It works this way. Rather than starting off with a riff of my own, I direct the students to a passage and a question or two. Teaching Wordsworth's "Tintern Abbey," I might ask them to ponder what I take to be the most deeply meditative lines in the poem, the ones about rising above one's bodily being and becoming a living soul. I ask them to look at those lines with all the care they can muster, using the interpretive techniques that they've learned in this class and elsewhere. I invite them to sink the lines into the context of the poem and of Wordsworth's work overall. Then I ask them to consider some questions: "Is Wordsworth's poem escapist? Is he running away from something—from life? Or is he—maybe—getting himself ready for a more active, joyous, and generous immersion in experience?"

So far, we're following something like standard operating procedure. Now comes the difference. I tell the students that this is their discussion. I'll listen and take some notes, but for the next ten or twenty minutes, they're on their own. I bring a big clock with me to class (I'm in the reading glasses stage of life) and I give it a semi-theatrical stare. I assure them once again: I won't have anything to say; they'll have to do it on their own.

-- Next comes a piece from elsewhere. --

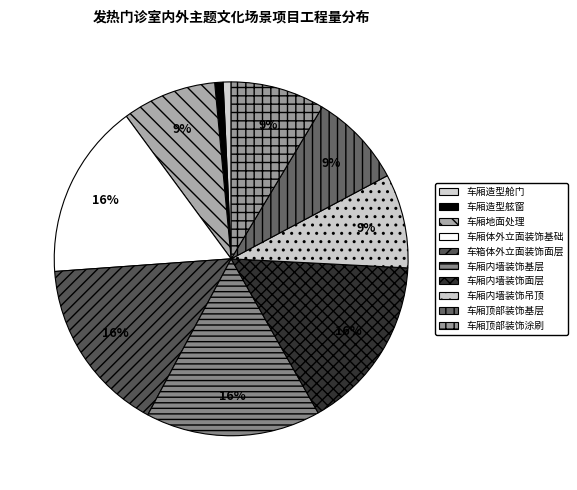

What is the change in value from 车厢内墙装饰面层 to 车厢顶部装饰基层?

-146.0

Silence. If I'm feeling anxious—and it's hard not to be with this exercise—I entertain a vision of this silence opening out into a great sterile expanse. When I was in Egypt not long ago, I had a good look at the Sahara Desert: the image reenters my mind. But the idea is to hang on, breath deeply (Zen) and wait. What you can't do is let your anxiety get the better of you and break the deal. You have to be ready to go the full ten or twenty.

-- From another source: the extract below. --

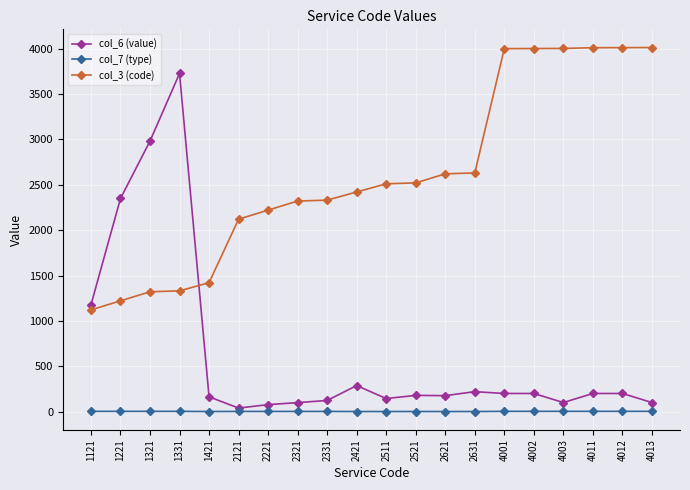

What is the value of the col_7 (type) point at the 6th from the left?

2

Usually, the first thing that happens is that a couple of students raise their hands. They look plaintively in my direction. Nope. I won't recognize them; it's their discussion. The longest I've ever gone in this way is five minutes—but there's five minutes and there's five minutes. The best thing to do, I've found, is to breathe at a steady rate and intone a self-created mantra.

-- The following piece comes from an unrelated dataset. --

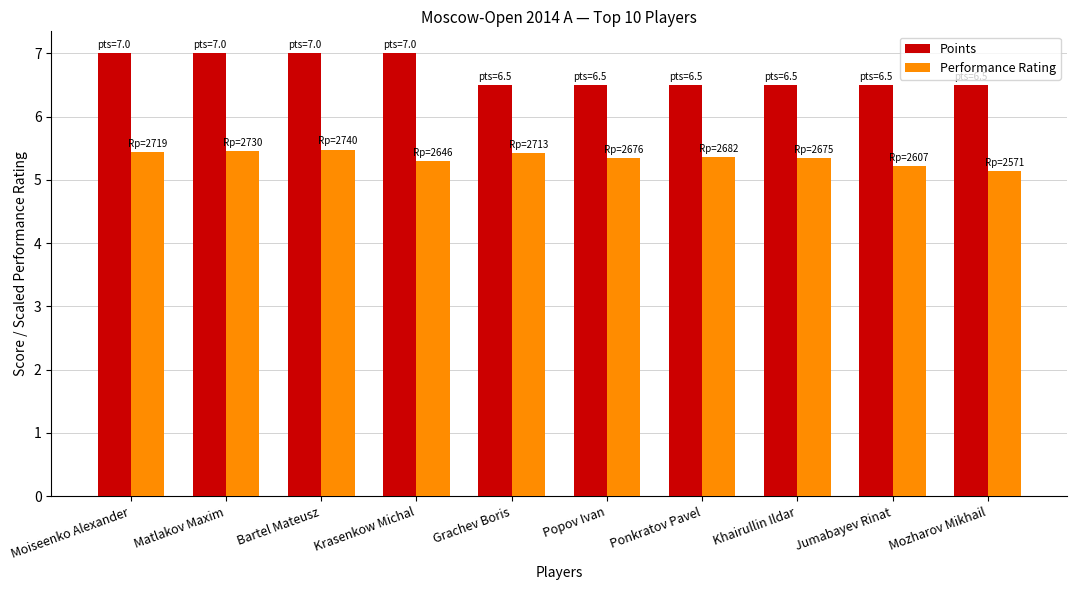

What is the sum of all Points values?

67.0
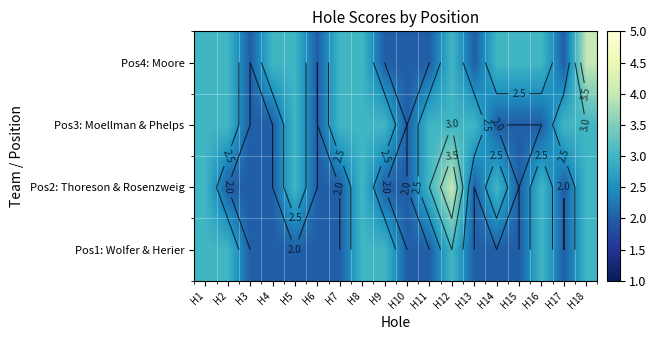

Which category has the highest value across all series?

H12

Eventually, someone will speak. (Well, someone always has.) And—here's where the rewards start—it's often not one of the students that you expect. There's something about this shuffling of the pedagogical deck that brings other people, other voices, to the top. I'm not sure why, but in the three or four years I've been using this gambit, it always has. Every time that I've done this, the conversation has, in time, become rich, varied, lively, and unexpected. The last time I tried it out, a week or two ago, I learned, simply from being quiet and listening, what William Blake meant by'"moral individuality." It's something I'd been trying to figure out for, O, ten years or so. To get to this illuminating point, the students had to do a lot of work—which they did, and on their own.

The Zen Ten is a chance to concentrate on your students, figure out what's on their minds. There's a scene in the film Pulp Fiction where John Travolta asks Uma Thurman (Vincent—Our Man in Amsterdam—Vega asks Mrs. Marcellus Wallace) if she actually listens—or just waits for her turn to talk. It's hard, when you're conducting a seminar, not to be scrambling around in your mind figuring out what you're going to say next: this is a chance to take a breath and hear what's going on.

Do the conversations sometimes jump the rails? Sure they do. But even then, when in a discussion of Milton's interest in cosmic design, say, there's a detour into the matter of astrology, I learn a good deal. I find out something about what students care about and what they don't. In general, though, the students are less digressive than I am. They seem to want to prove themselves, to show that they can function as a group of intellectuals at work. And when they've done that once, it sometimes contributes to an esprit that lasts well on into the future. It takes a little nerve to try out the Zen Ten, but I think that students usually see it as evidence of trust and of a genuine desire to listen to them-and for that they can give back in rich ways.